Exercise details -
Write the line that contains "Get the bin content for the passed bin number" and each one after it, word for word, ending with the final line of the data.

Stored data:

□ □ □

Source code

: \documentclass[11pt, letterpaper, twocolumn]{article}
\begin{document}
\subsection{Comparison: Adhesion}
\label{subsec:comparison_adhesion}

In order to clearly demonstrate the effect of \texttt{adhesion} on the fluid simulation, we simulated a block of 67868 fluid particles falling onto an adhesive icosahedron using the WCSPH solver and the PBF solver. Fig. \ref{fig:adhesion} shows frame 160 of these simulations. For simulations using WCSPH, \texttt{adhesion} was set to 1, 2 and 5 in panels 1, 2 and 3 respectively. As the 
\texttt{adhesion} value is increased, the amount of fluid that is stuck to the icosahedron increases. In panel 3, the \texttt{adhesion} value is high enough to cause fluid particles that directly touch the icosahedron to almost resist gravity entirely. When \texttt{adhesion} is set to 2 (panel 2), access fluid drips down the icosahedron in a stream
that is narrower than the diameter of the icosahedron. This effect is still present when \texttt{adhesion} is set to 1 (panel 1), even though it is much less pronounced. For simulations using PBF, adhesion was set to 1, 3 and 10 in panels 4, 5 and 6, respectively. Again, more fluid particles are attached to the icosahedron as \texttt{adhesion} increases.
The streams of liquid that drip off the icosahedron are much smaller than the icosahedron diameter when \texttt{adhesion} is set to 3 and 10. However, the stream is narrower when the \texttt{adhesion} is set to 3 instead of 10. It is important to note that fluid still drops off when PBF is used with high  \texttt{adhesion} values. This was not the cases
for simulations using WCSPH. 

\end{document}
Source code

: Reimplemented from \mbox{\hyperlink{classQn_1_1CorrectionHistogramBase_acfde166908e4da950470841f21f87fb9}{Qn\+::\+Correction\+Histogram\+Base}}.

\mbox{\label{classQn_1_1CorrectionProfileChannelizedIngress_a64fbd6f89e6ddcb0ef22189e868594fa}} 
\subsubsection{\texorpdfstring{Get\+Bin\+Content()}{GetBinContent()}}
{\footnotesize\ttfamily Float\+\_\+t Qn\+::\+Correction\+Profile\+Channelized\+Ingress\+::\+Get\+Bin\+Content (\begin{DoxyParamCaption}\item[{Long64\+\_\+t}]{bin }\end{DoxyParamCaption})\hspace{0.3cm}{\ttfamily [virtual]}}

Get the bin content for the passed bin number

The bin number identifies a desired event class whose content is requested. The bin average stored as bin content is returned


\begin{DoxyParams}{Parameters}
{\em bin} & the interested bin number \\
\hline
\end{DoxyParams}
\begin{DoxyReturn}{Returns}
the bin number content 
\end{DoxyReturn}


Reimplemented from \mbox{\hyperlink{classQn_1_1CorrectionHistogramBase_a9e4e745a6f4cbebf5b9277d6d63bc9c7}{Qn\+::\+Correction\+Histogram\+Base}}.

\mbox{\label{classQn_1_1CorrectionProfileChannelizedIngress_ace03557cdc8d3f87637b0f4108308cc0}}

□ □ □

Answer area -
Get the bin content for the passed bin number

The bin number identifies a desired event class whose content is requested. The bin average stored as bin content is returned


\begin{DoxyParams}{Parameters}
{\em bin} & the interested bin number \\
\hline
\end{DoxyParams}
\begin{DoxyReturn}{Returns}
the bin number content 
\end{DoxyReturn}


Reimplemented from \mbox{\hyperlink{classQn_1_1CorrectionHistogramBase_a9e4e745a6f4cbebf5b9277d6d63bc9c7}{Qn\+::\+Correction\+Histogram\+Base}}.

\mbox{\label{classQn_1_1CorrectionProfileChannelizedIngress_ace03557cdc8d3f87637b0f4108308cc0}}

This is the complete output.